Originally Posted by mth123
The ability for the defense to put the runner in a no win situation is obvious. I don't think anyone on this board really needs that explained to them.
And while the primary reason for this thread was because the discussion was cluttering the scoreboard thread and made it unreadable, the question posed is not about misapplication of the rule or really about last night's game at all (where the losing team deserved to lose for making errors and not hitting with runners in scoring position and certainly should not have been bailed out by hitting a pop fly with men on base).
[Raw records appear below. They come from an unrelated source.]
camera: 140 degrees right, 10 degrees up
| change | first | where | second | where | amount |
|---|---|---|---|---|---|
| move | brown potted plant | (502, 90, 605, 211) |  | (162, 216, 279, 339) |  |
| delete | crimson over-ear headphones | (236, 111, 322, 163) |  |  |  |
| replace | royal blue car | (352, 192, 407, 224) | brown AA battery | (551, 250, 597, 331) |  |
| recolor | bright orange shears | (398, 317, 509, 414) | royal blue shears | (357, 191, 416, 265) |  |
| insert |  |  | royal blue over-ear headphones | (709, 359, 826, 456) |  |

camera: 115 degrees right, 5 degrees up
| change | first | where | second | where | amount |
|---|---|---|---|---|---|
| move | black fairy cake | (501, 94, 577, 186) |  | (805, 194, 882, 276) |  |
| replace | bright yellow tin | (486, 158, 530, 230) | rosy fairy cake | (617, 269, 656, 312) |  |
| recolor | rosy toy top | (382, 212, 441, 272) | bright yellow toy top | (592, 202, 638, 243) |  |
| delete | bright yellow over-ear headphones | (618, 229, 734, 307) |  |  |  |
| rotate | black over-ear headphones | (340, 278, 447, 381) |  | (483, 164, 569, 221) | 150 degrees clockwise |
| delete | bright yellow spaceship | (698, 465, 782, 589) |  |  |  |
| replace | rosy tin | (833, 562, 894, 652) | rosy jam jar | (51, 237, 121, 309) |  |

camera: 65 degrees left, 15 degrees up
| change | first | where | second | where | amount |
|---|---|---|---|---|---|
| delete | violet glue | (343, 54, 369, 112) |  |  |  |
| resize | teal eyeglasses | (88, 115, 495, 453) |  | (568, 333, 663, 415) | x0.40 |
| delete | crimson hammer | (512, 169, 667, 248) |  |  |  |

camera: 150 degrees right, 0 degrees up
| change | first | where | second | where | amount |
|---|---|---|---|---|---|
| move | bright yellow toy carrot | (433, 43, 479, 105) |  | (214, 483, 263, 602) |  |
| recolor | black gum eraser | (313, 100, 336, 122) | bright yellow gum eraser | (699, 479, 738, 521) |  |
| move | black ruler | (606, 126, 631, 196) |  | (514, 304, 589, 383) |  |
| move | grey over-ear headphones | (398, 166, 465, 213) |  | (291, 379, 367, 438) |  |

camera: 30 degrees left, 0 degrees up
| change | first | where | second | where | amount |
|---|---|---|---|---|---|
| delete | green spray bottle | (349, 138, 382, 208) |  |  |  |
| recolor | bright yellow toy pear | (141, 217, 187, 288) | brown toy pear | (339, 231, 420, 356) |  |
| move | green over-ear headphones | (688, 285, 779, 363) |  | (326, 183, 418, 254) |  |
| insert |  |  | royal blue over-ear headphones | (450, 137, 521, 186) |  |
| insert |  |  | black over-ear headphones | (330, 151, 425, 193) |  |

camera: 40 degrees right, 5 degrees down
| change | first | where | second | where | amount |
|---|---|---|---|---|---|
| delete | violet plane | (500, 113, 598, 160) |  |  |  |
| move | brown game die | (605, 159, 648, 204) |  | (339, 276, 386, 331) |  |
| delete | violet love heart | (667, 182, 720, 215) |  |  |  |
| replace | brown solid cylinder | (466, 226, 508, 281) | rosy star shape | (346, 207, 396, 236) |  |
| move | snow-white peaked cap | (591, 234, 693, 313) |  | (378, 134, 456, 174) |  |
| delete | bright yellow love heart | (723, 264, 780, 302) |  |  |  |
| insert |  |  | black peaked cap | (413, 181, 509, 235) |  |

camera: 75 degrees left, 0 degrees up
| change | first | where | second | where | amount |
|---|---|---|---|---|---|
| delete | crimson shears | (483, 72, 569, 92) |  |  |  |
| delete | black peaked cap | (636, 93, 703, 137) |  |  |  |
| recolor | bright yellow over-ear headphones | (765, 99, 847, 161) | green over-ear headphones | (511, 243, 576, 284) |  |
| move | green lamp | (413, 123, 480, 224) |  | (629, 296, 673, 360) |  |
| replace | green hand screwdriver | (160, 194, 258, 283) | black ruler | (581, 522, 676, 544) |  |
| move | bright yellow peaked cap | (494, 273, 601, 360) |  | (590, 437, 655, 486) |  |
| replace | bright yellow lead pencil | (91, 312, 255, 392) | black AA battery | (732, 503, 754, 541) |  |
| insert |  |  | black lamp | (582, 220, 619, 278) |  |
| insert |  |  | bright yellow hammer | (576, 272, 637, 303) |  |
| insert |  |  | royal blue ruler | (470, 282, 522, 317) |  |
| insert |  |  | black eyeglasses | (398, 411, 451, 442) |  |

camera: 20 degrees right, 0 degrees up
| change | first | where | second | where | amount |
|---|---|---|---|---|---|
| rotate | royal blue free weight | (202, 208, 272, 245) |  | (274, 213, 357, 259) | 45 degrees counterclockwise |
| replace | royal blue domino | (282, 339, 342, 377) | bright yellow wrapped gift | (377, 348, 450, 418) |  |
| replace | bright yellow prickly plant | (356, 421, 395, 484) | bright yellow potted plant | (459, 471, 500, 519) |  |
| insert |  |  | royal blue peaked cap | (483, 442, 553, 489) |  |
My question is why the defense shouldn't get a DP on a pop-up. What makes getting a double play on a ground ball such a great job by the pitcher but on a pop-up the runners are protected? Seems to me that in most situations getting a pop fly is an even better outcome than getting a ground ball (which have a better chance of going through) so why limit the reward for the defense doing its job and limit the penalty for the offense failing? The whole concept seems misguided to me.
Your ideas on this are too revolutionary for me. It's just expected that runners can run on a grounder but not on a pop up. It's just the nature of the game, which could be changed, but I'm happy with the current concept.
But I've noticed over the years that INFIELD fly has become a misnomer. Umpires call infield fly on pop ups into the shorter part of the outfield.
Last night's fly ball was something that Holliday could have fielded. It wasn't an INFIELD fly at all, using the normal definition of the word.
What you MAY see is a new interpretation of the infield fly rule, limiting it to balls popped up within a very specific area - the infield and maybe a few feet beyond.
I agree with mth to this extent - the infield fly rule should be narrowly interpreted. If you call infield fly on virtually anything hit in the air, you've diminished the game by providing too broadly for an automatic out.